Toxic - 18

329 39 24
                                    

- Happy Reading -



Tentu saja Jimin tidak akan membuang kesempatannya untuk bisa bersama Yeri, setidaknya malam ini. Jadi sekarang ini Jimin membawa Yeri pulang ke apartemennya. Ada banyak alasan kenapa Jimin membawanya ke rumah. Jimin harus memastikan sesuatu untuk dirinya sendiri.

Gadis yang sedang tidak sadarkan diri itu terlelap nyaman dalam gendongan Jimin. Sejak Jimin menggendongnya dari tempat Seokjin menuju mobilnya dan sekarang sudah Jimin tempatnya di atas ranjangnya, Yeri masih tetap tidak terusik, justru semakin lelap.

Jimin sekarang sedang menyiapkan makanan setelah sebelumnya meletakkan Yeri di tempat yang paling nyaman. Melepaskan sepatunya juga menutupi tubuh Yeri dengan selimut tebal milik Jimin. Tak lupa sebuah kecupan singkat di atas kening Jimin berikan untuk gadis itu. "Aku merindukanmu," bisik Jimin kemudian ia pergi meninggalkan Yeri yang terbungkus selimut.

Bertemu Yeri setelah berhari-hari Yeri mengabaikannya rasanya membuat Jimin harus bersyukur karena Yeri pingsan. Di hari pertama, kedua, dan ketiga rasanya masih biasanya saja. Jimin masih bisa menahan rindunya. Tapi di hari-hari berikutnya, Jimin sebenarnya sudah tidak bisa menahan diri lagi. Sempat ingin memaksa untuk mencari Yeri. Entah itu di rumah Yena, di apartemen, atau di kantor Seokjin kalau memang terpaksa. Banyak yang ingin Jimin sampaikan. Bukankah seharusnya pertemuan mereka kemarin berjalan lancar dan Jimin dapat menyatakan perasaan yang sebenarnya dengan tulus. Jika saja Yena tidak mengacaukannya hari itu, mungkin saat ini Yeri sudah menjadi kekasihnya. Namun semua itu Jimin urungkan. Karena menghormati permintaan Yeri untuk tidak diganggu dulu.

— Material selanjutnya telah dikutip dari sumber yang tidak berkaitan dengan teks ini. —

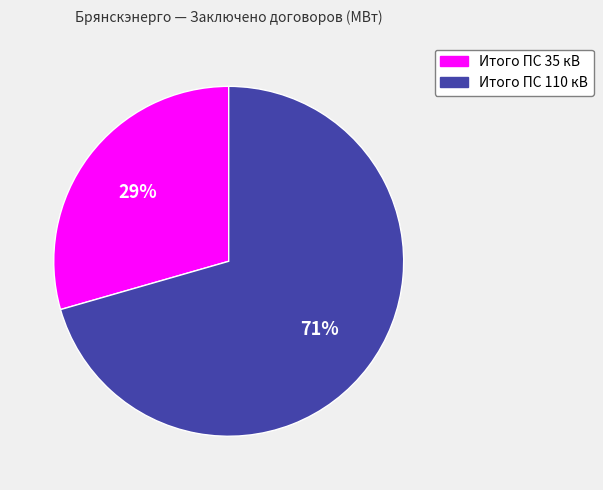

Count the number of slices in the pie.

2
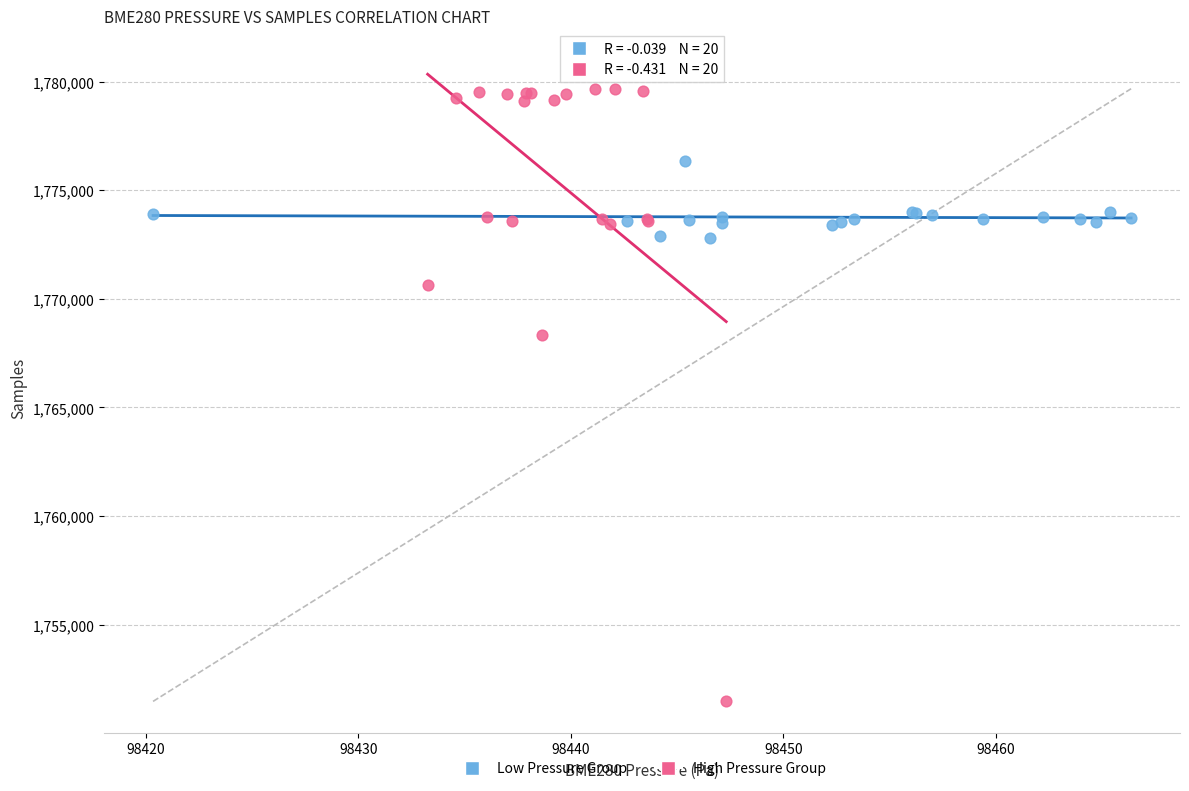

Which series has the largest Y range (max minus min)?

High Pressure Group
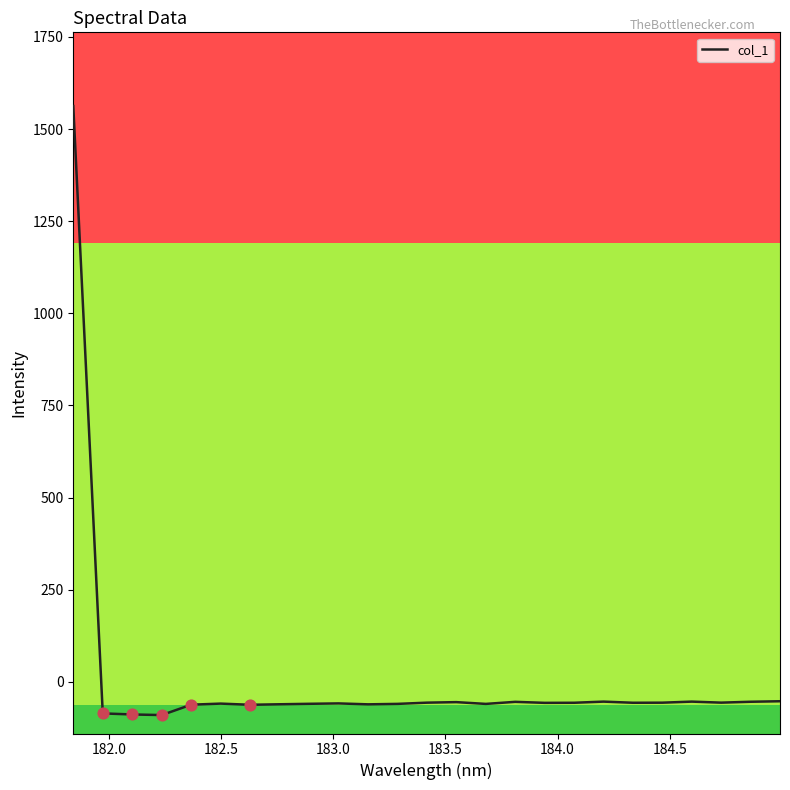

What is the difference between the maximum and minimum values?

1652.8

Jimin menatap puas meja makannya. Setidaknya ada tiga jenis makanan kesukaan Yeri yang sudah Jimin siapkan. Termasuk cake strawberry yang sudah Jimin potong dan ia letakkan di atas piring kecil. Juga segelas jus strawberry yang buahnya baru saja ia beli.

"Kenapa aku disini?" sebuah suara menghentikan gerakan Jimin yang sedang menata alat makan.

"Sudah bangun?" Jimin tersenyum menatap sosok cantik yang sedang berdiri di depan pintu kamarnya. "Pusing tidak?" Jimin berjalan mendekat ke arah Yeri.

Saat tangannya sudah hendak mencapai lengan Yeri, Yeri menepisnya dan menghindar. "Aku mau pulang." Yeri menyisir rambut dengan jari-jarinya seraya melangkah melewati Jimin yang tangannya mematung.

"Tunggu," dengan cepat Jimin menahan lengan Yeri. "Kau harus makan dulu."

"Aku bisa makan di rumah," Yeri hendak melanjutkan langkahnya namun tubuhnya masih tertahan. "Apa lagi?" terpaksa Yeri menatap Jimin dengan tatapan kesal.

"Apa maksudmu apa lagi?" cengkaraman Jimin semakin erat, saat merasa Yeri berusaha menarik tangannya.

Dua tatap itu bertemu. Namun ada yang berbeda. Tatatapan yang tak seperti biasanya. Jimin sempat terdiam saat melihat Yeri yang menatapnya kesal. Alis cantik itu nyaris bertaut hingga membuat Jimin ikut mengernyitkan dahinya.

"Kenapa?" tanya Jimin dengan suaranya yang masih dibuat serendah mungkin. Jimin membawa tubuhnya mendekat hingga hanya menyisakan jarak sepanjang lengan orang dewasa. Pandangannya tetap ia jaga untuk tetap menatap Yeri yang juga sedang mendongak menatapnya. "Apa aku membuat kesalahan?" Pertanyaan yang rencananya akan Jimin tanyakan setelah mereka selesai makan terpaksa ia tanyakan sekarang karena melihat Yeri yang berusaha menghindarinya.